The last few months illustrate that point. Today, draconian sequestration-gutted budgets that were recently considered controversial are the new mainstream center. Indeed, to Democrats, the sequestration levels they once criticized as too harsh are now the new acceptable normal. At the same time, to Republicans, the sequestration levels they once could only dream of are now the overly "Big Government" that allegedly requires a full-on government shutdown to rein in.
Underscoring the rightward shift, that government shutdown is not coincidentally structured to keep funding conservatives priorities (the Military-Industrial Complex, the Surveillance State, etc.) while eviscerating liberal social programs. Meanwhile, the Heritage Foundation's healthcare ideas championed by the Republican Party's most recent presidential nominee are now billed as a socialist plot, thus pushing the Overton Window even further to the right and marginalizing anything genuinely liberal like, say, single payer. Oh, and as all this is happening, popular liberal priorities like gun control can't get an up-or-down majority vote even after children are massacred.
It's the same story of conservative domination in many state legislatures, regardless of party control.

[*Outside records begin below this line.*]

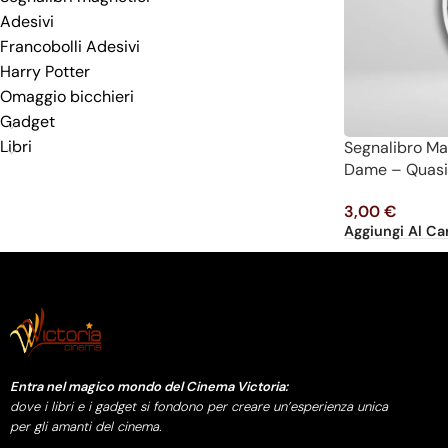
Adesivi
Francobolli Adesivi
Harry Potter
Omaggio bicchieri
Gadget
Libri
Segnalibro Ma
Dame – Quasi
3,00
€
Aggiungi Al Car
Entra nel magico mondo del Cinema Victoria:
dove i libri e i gadget si fondono per creare un’esperienza unica
per gli amanti del cinema.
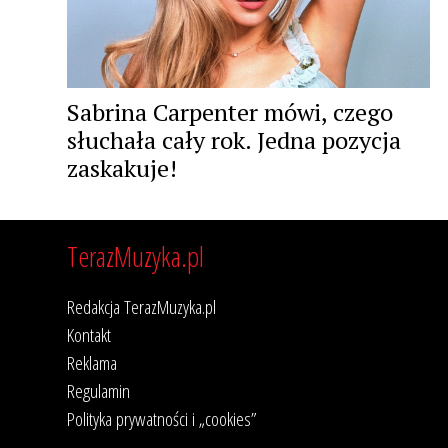
Sabrina Carpenter mówi, czego
słuchała cały rok. Jedna pozycja
zaskakuje!
TerazMuzyka.pl
Redakcja TerazMuzyka.pl
Kontakt
Reklama
Regulamin
Polityka prywatności i „cookies”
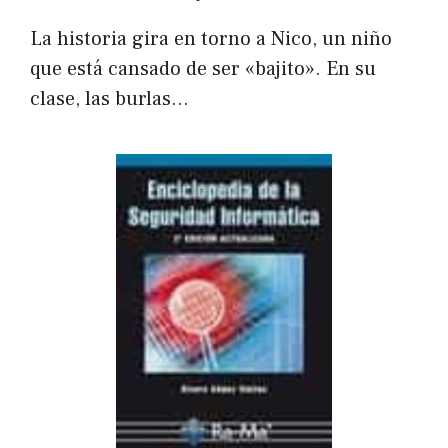
La historia gira en torno a Nico, un niño
que está cansado de ser «bajito». En su
clase, las burlas…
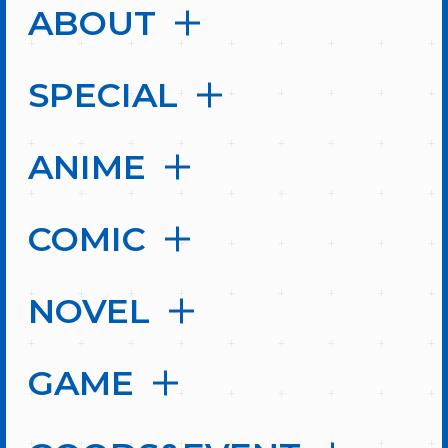
ABOUT
SPECIAL
ANIME
COMIC
NOVEL
GAME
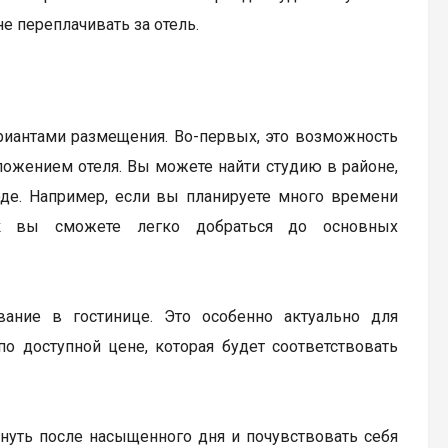
не переплачивать за отель.
иантами размещения. Во-первых, это возможность
оложением отеля. Вы можете найти студию в районе,
де. Например, если вы планируете много времени
ак вы сможете легко добраться до основных
вание в гостинице. Это особенно актуально для
о доступной цене, которая будет соответствовать
хнуть после насыщенного дня и почувствовать себя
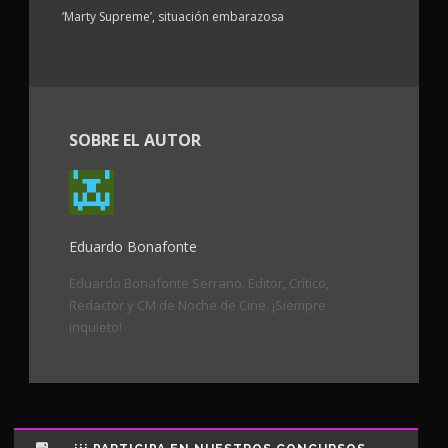
‘Marty Supreme’, situación embarazosa
SOBRE EL AUTOR
Eduardo Bonafonte
Eduardo Bonafonte Serrano. Editor, Crítico,
Redactor y CM de Noche de Cine. ¡Siempre
inquieto!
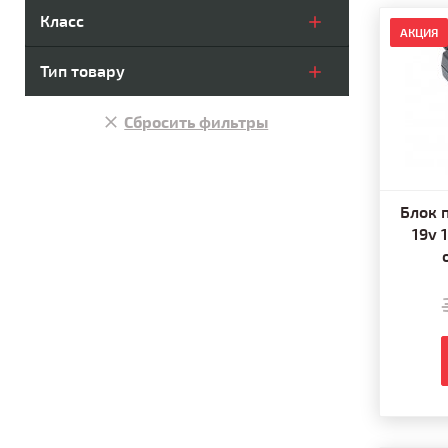
Класс
АКЦИЯ
Тип товару
Сбросить фильтры
Блок 
19v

On economics, the debates in both Republican and Democratic states are typically not about reducing corporate welfare and tax cuts and using the recovered cash to better fund the social safety net. Instead, whether in a red or blue legislature, it usually is a debate about how much more corporate welfare and tax cuts to hand out, and how much more the social safety net must be gutted. At the same time, the serious state-level gun control proposals are stymied despite their strong public support, and legislatures keep passing new restrictions on a woman's right to choose, despite strong public opposition.
What's news here is not that the right has a hammerlock on American politics, but that it has engineered such a hammerlock even as public opinion polls show America is moving to the left on issue after issue after issue, and even as national electoral results show America continuing to overwhelmingly vote against the Republican Party's ultraconservative agenda. This dichotomy between political power and public will represents far more than mere tolerance of a political minority's rights in a republican democracy. It is more than even a tyranny of the conservative minority. It is nothing short of the conservative movement declaring independence from America yet still ruling the America it abandoned with the entitled arrogance of an occupying force.
None of this is an accident. It is the result of a preconceived strategy that relies on two sets of tools.
The first is the unprecedented use of the U.S. Senate filibuster and the creation of the so-called Hastert Rule. The former gives just 11 percent of the population enough Senate representation to stop anything (like, say, minimal gun control) that the other 89 percent may want. The latter basically does the same thing, only with U.S. House rules that prevent any bill from even being voted on unless it has the support of a majority of the House Republican Conference. This particularly empowers a tiny minority of conservative voters considering that the GOP Conference didn't even win a majority of votes for U.S. House in the last election.
How, you ask, did Republicans win the lower chamber but receive far fewer total votes for the U.S. House than Democrats? They employed the second set of tools: redistricting and the gerrymander.
As Mother Jones magazine documents, Republican legislatures in 2010 used the decennial practice of redrawing district lines to all but guarantee the GOP control of the House, irrespective of whether a majority of American voters actually cast their ballots for that. The result is exactly what President Obama described at his press conference yesterday when he said: "There's no competition and those folks are much more worried about a Tea Party challenger than they are about a general election where they've got to complete against a Democrat or go after independent votes -- and in that environment, it's a lot harder for them to compromise."
Why is it harder to compromise? Because a Republican in a gerrymandered district doesn't have to worry about a general election in which he gets painted as an extremist. In such a district where the primary winner is the automatic general election winner, that incumbent is mostly concerned with creating a voting record that appeases ultraconservative Republican primary voters and therefore prevents a primary challenger from calling him a moderate.
While it is true that none of this comprises a formal secession, it is also true that all of this together does indeed represent a genuine unofficial political secession by the right. Through the filibuster, conservatives now use the brinkmanship of threatened government shutdowns and debt defaults to successfully legislate their pro-militarism, anti-social-program agenda over the objections of everyone else. At the same time, through gerrymandering, conservatives have geographically walled themselves off in a way that prevents them from having to electorally answer to anyone but themselves.